I love this book. Binnie is an aspiring artist working as a paralegal in New York in 2008. The demands of her day job threaten to drain her of time and energy to pursue her art. She tries to navigate both law office politics and the intimidating culture of the art world. Will she find the grit to continue when success or even encouragement feel impossibly elusive? It doesn't help that inappropriate photos mysteriously appear on her work computer and she gets vaguely threatening messages from an unknown email account.
This book is a page-turner. About two-thirds of the way through, an event occurs that caught me by surprise and I had to stop reading and go back to previous chapters and make sure that I had paid close enough attention.
Even though it flows easily, this book rewards careful reading.

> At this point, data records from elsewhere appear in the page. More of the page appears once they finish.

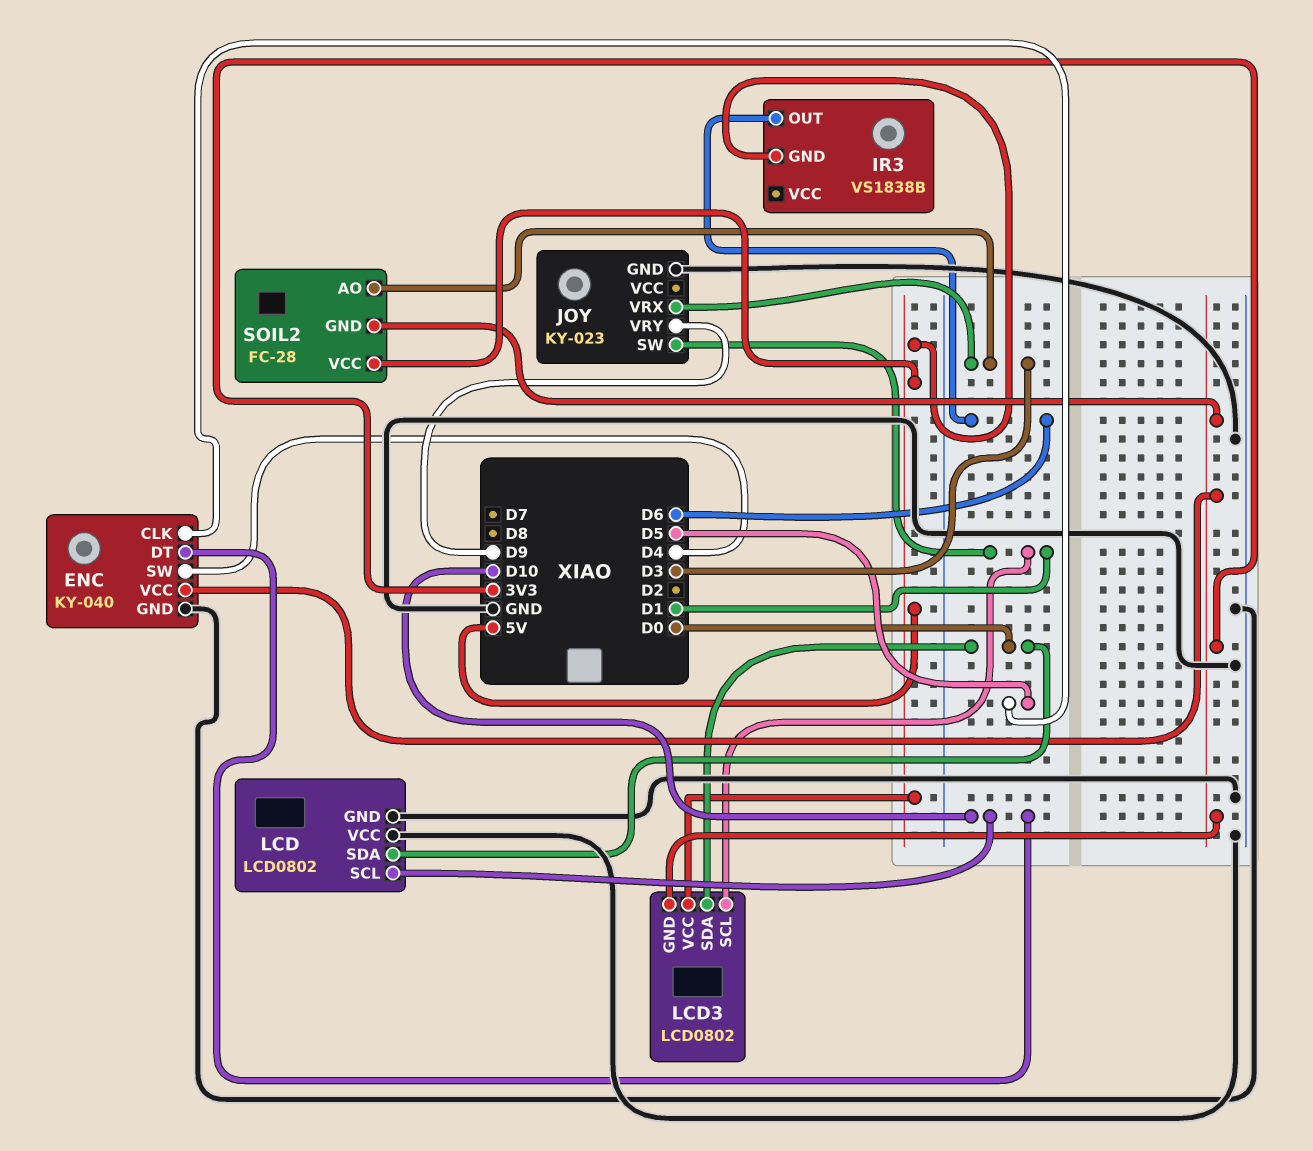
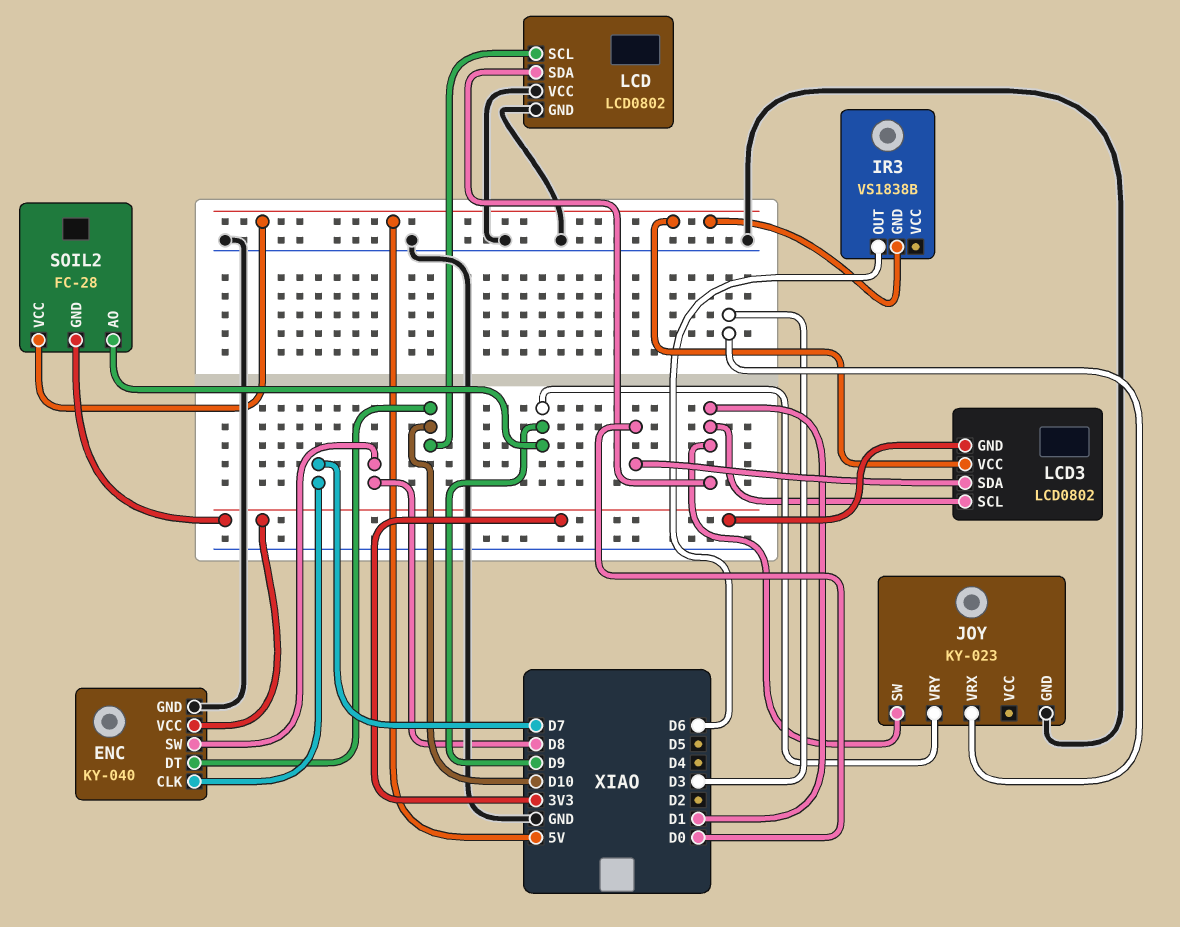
ENC pin CLK: D5 -> D7
ENC pin SW: D4 -> D8
LCD pin SDA: D0 -> D1
SOIL2 pin AO: D3 -> D9

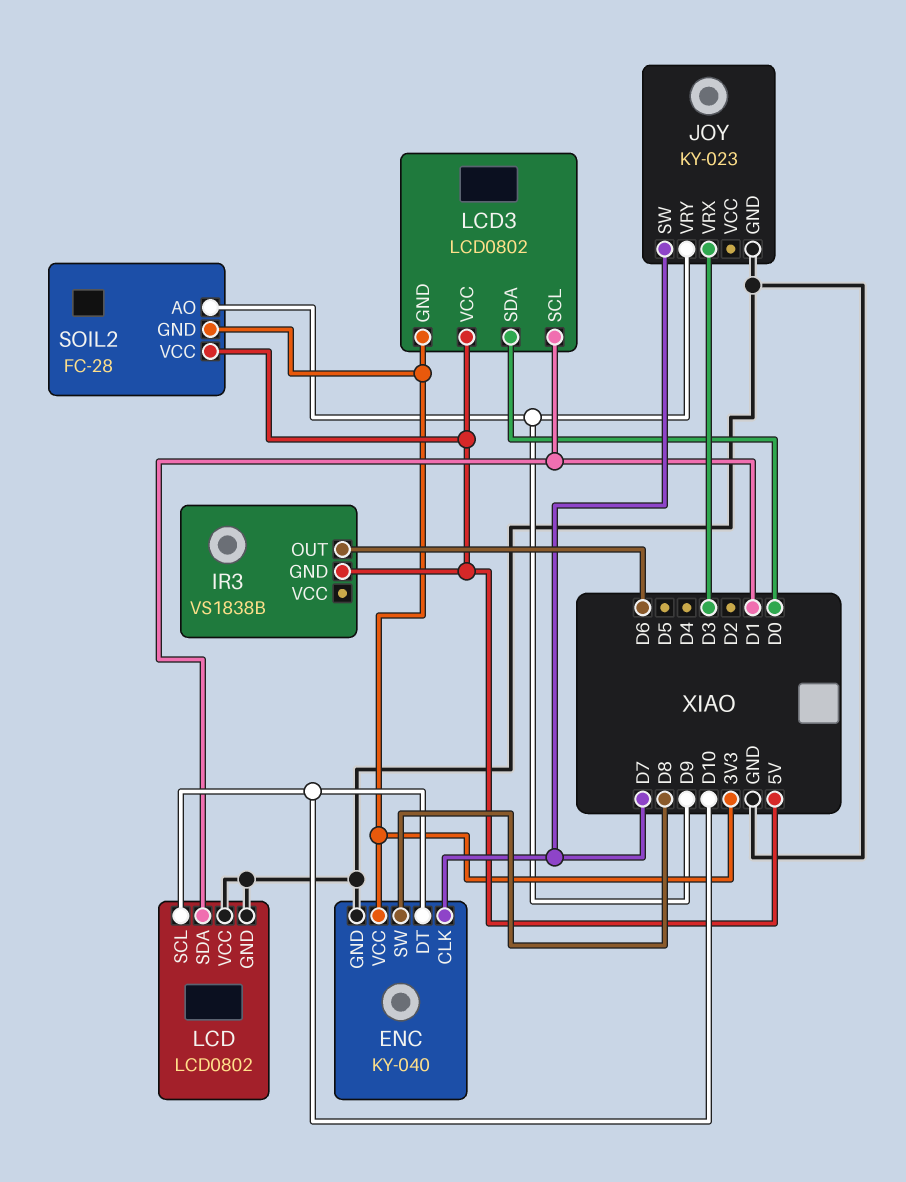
JOY pin SW: D1 -> D7

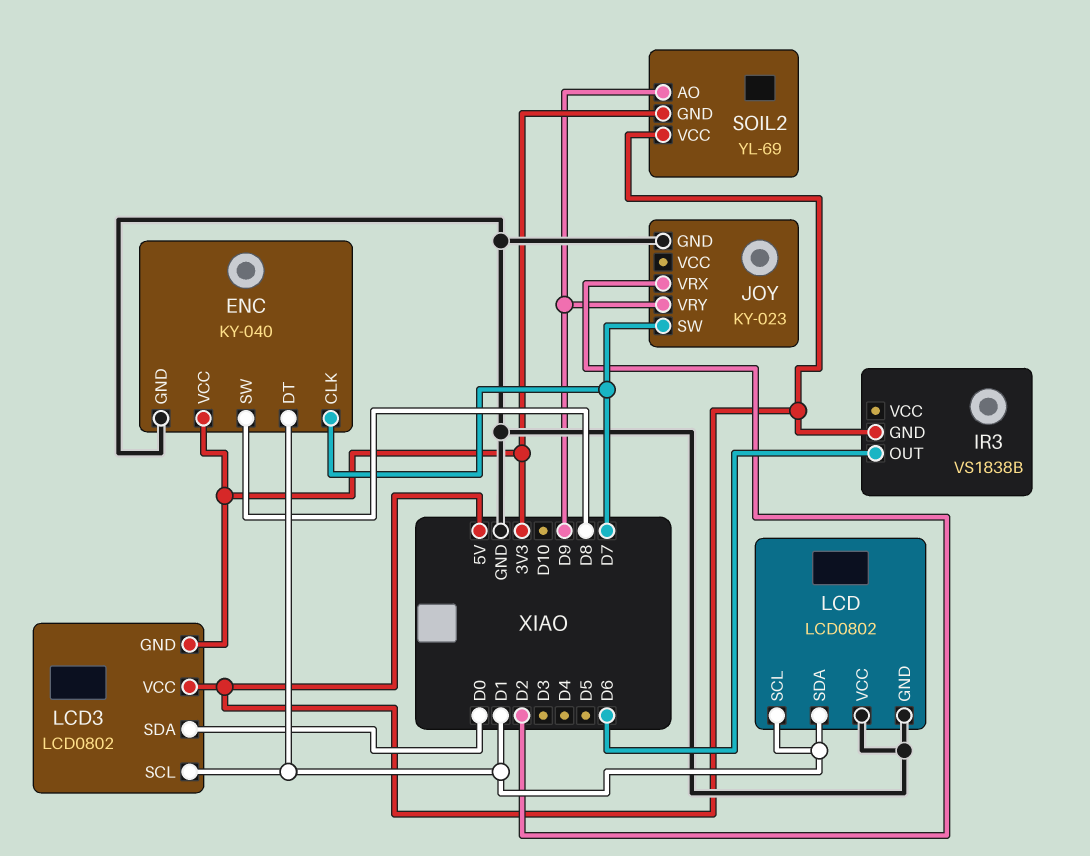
ENC pin DT: D10 -> D1
JOY pin VRX: D3 -> D2
LCD pin SCL: D10 -> D1
SOIL2: FC-28 -> YL-69

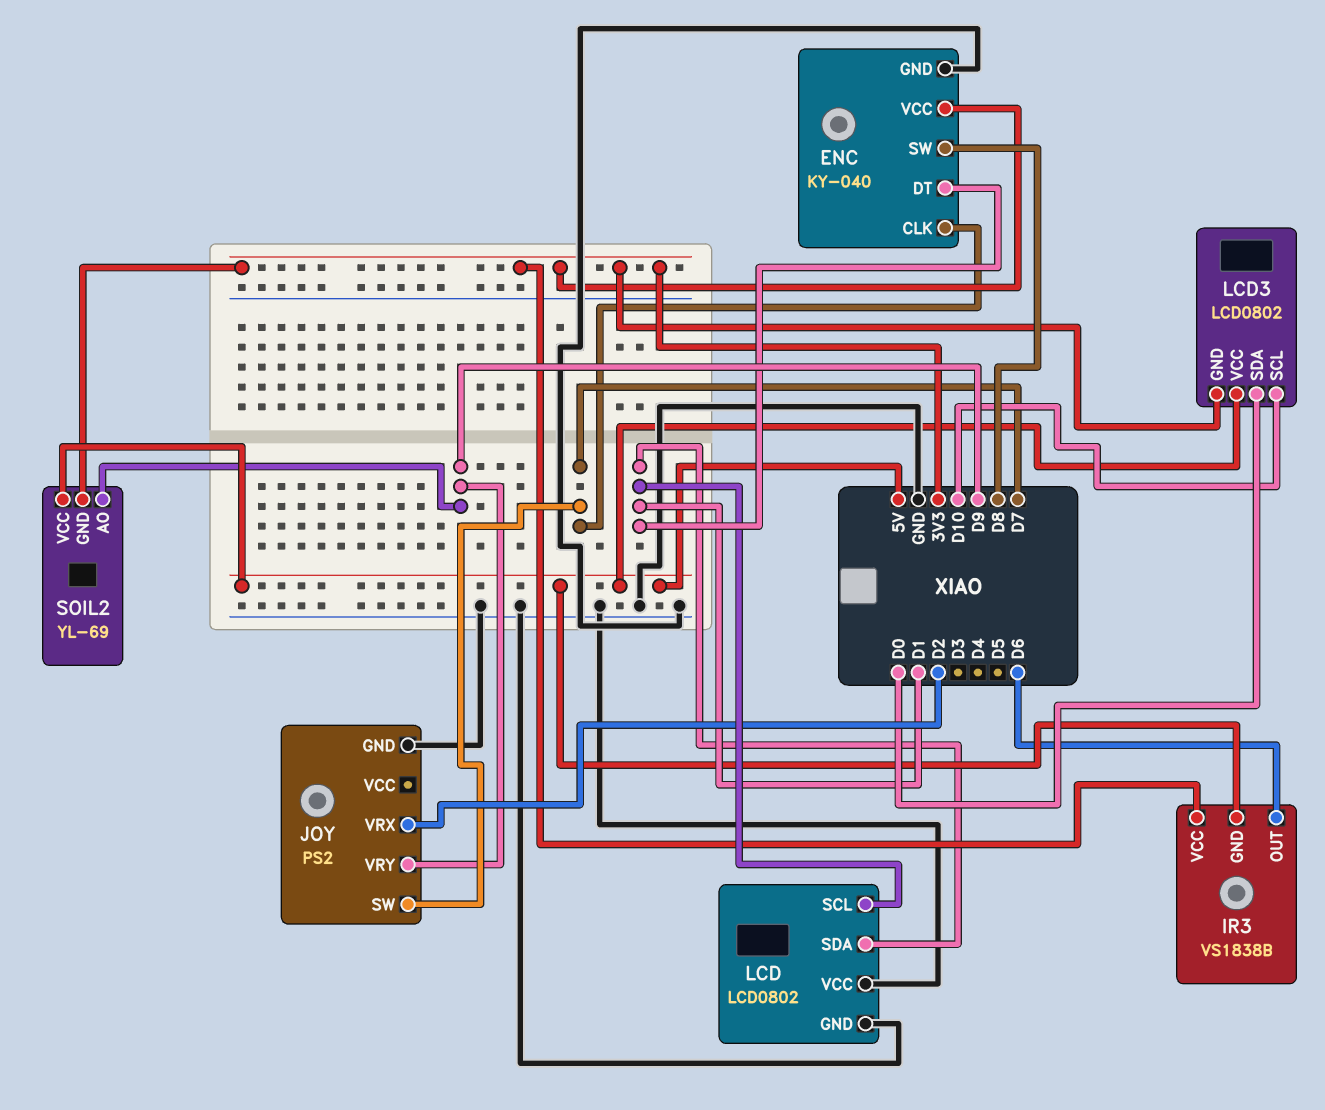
IR3 pin VCC: none -> 3V3
JOY: KY-023 -> PS2
LCD3 pin SCL: D1 -> D10

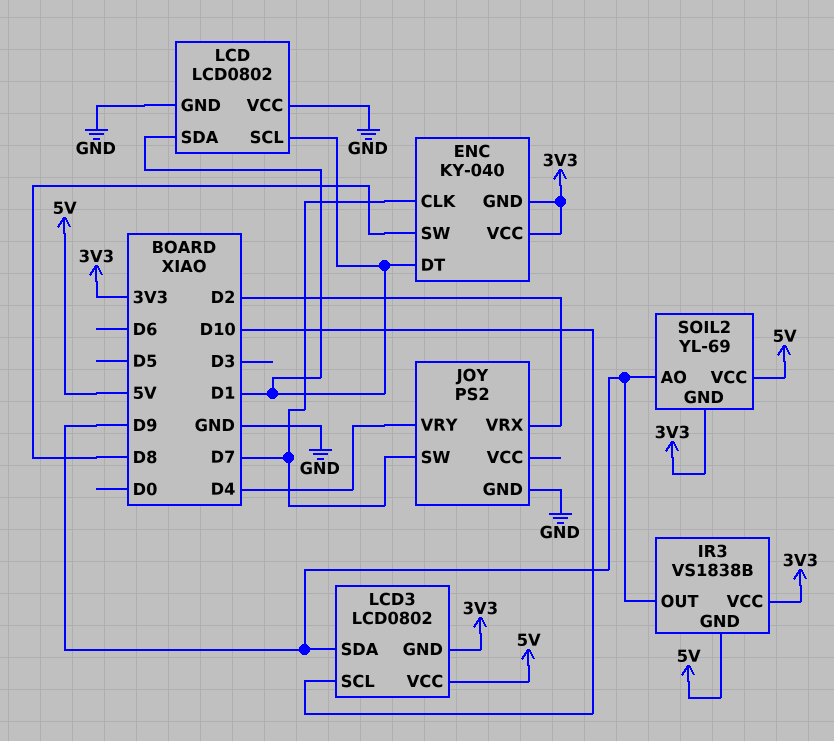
ENC pin GND: GND -> 3V3
IR3 pin OUT: D6 -> D9
JOY pin VRY: D9 -> D4
LCD3 pin SDA: D0 -> D9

Do that, and you will enjoy it.
A complex, fascinating narration of life from within a young woman’s mind—an art school graduate yearning to create while trying to pay the bills as a paralegal during the 2008 financial crisis. Masterfully written—Szilagyi’s use of imagery and detail to evoke emotion and bring scene and character alive is original, compelling and provocative. Highly recommend.
This is a tale of existential ennui in New York City late in the first decade of the 21st century. Binnie works at a small law firm as a legal assistant housed in the same office building as Bernie Madoff. Binnie really wants to be an artist. She wants to create art like that of Joseph Cornell, boxes filled with found objects that invite the viewer to imagine a story lurking behind the contents. Alas, Binnie wants to live in Manhattan living the life of an artist. But she is a person with ambition and vision with little practical ability to achieve her dream and a great deal of self-doubt. She imagines more than she makes. She’s shy to show what she does make even to her friend who works in an art gallery or her sympathetic impoverished boyfriend. Meanwhile she works in a hostile and intimidating workplace where porn shows up on her computer, where the bosses yell at her, and she’s sure a fellow office worker is out to get her fired.
Szilágyi’s prose is smooth, clearly stated, and filled with details. The tale is one of a downward spiral fueled by outward circumstances and the central character’s negative thinking and a climatic event without resolution. It very much reminded me of a literary classic that I also dislike, Madame Bovary, a well written novel of boring people coming to dismal ends. If you enjoy that sort of thing, don’t be put off by my low rating of Dreams Under Glass. It is no reflection on the skill of the author.
What I loved the most about this book was the writer’s ability to depict the main character’s thoughts and artistic imaginings in such an organic way with the MC’s daily existence. There’s also some great tension here coming through the MC precarious and unsatisfying employment with her artistic ambitions that I could relate to. Binnie is at a pivotal point in her development into an adult, trying to understand who she is and what she wants her future to consist of. A very enjoyable read!
This was an interesting read, focused on what one is ready to do in order to live their dream life (as the title suggests). A story about a young woman undertaking a low paid job, so she can achieve her dream and become an artist, this is story of so much more, a story of how one can be their own worst enemy, how our thoughts and doubts may lead us to wrong conclusions and bad decisions, and even worst: to torture us while we are unable to take action.